- **REQUIRED WORK**
Give back word for word every line from the one that includes "pinky mcp: (848, 984)" through the last line of the listing, and nothing besides.

- **MATERIAL PROVIDED**
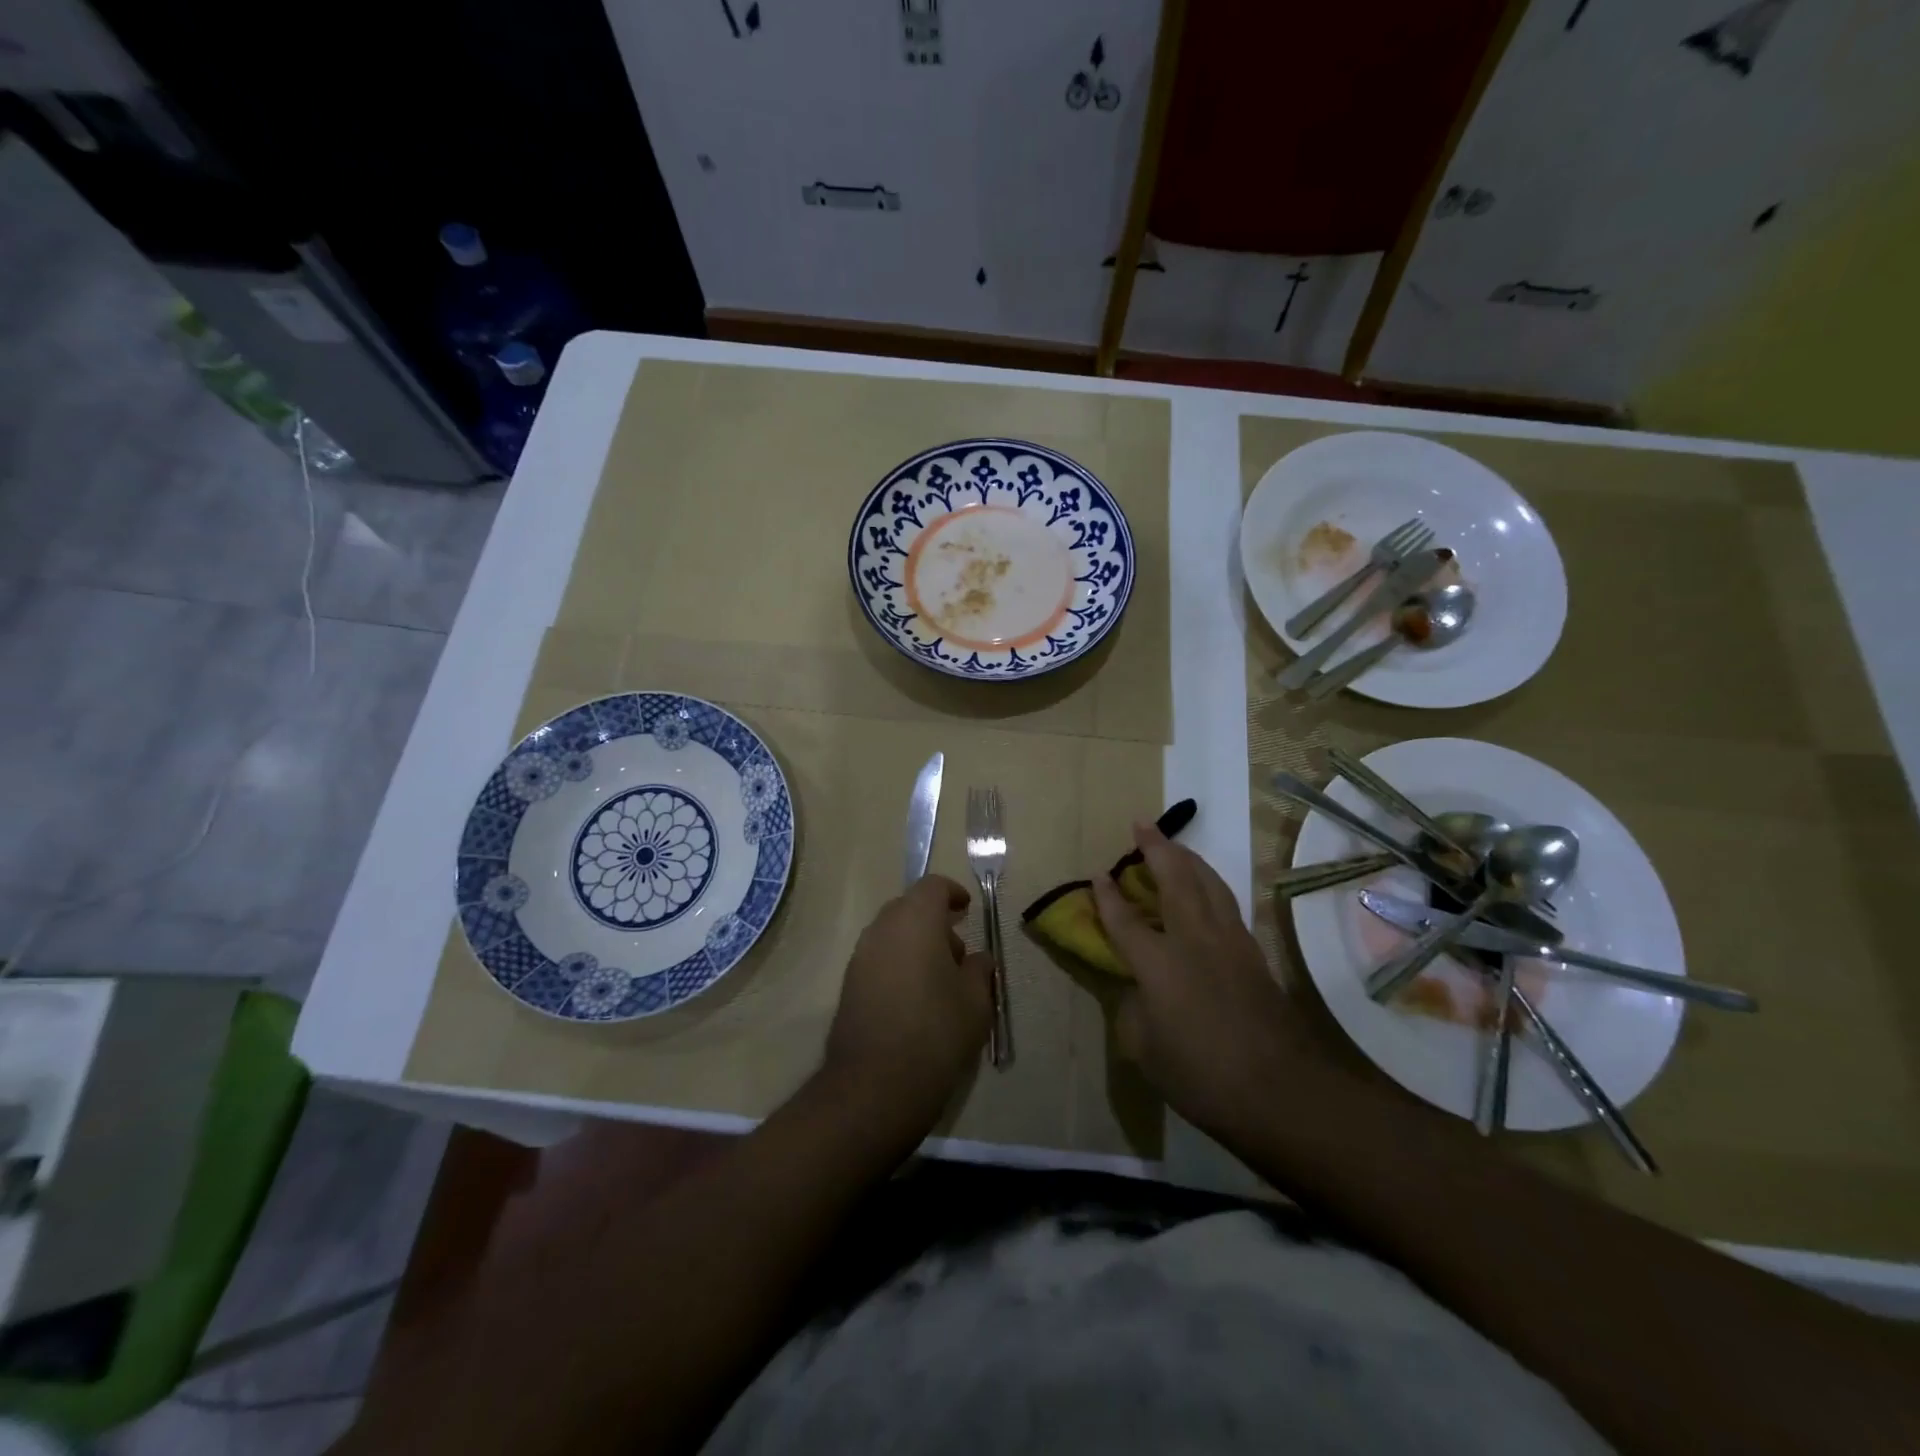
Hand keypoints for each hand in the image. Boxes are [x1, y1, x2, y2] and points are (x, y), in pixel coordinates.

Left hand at [823, 875, 992, 1133]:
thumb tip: (977, 958)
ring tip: (939, 981)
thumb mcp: (976, 1001)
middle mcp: (882, 928)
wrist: (874, 1085)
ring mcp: (860, 956)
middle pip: (909, 908)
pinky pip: (878, 959)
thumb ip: (980, 970)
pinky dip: (898, 964)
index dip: (953, 893)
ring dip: (915, 944)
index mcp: (915, 920)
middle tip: (958, 952)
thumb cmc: (936, 1032)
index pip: (932, 886)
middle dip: (934, 922)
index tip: (967, 911)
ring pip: (891, 934)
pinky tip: (915, 1000)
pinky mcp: (848, 984)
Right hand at [1093, 821, 1333, 1138]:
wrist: (1282, 1091)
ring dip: (1188, 858)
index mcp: (1158, 964)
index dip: (1107, 897)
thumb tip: (1136, 991)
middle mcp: (1193, 940)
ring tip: (1174, 845)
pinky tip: (1208, 888)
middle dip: (1156, 849)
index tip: (1098, 874)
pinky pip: (1227, 903)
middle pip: (1174, 880)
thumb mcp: (1146, 1053)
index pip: (1124, 921)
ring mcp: (1230, 943)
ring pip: (1208, 883)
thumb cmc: (1202, 1076)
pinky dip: (1211, 884)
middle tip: (1142, 824)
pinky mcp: (1254, 953)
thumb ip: (1134, 1013)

- **TASK OUTPUT**
pinky mcp: (848, 984)
Right hand at [1093, 821, 1333, 1138]:
wrist: (1282, 1091)
ring dip: (1188, 858)
index mcp: (1158, 964)
index dip: (1107, 897)
thumb tip: (1136, 991)
middle mcp: (1193, 940)
ring tip: (1174, 845)
pinky tip: (1208, 888)
middle dip: (1156, 849)
index tip: (1098, 874)
pinky pip: (1227, 903)
middle pip: (1174, 880)
thumb mcp: (1146, 1053)
index pip: (1124, 921)
ring mcp: (1230, 943)
ring pip: (1208, 883)
thumb cmc: (1202, 1076)
pinky dip: (1211, 884)
middle tip: (1142, 824)
pinky mcp: (1254, 953)
thumb ip: (1134, 1013)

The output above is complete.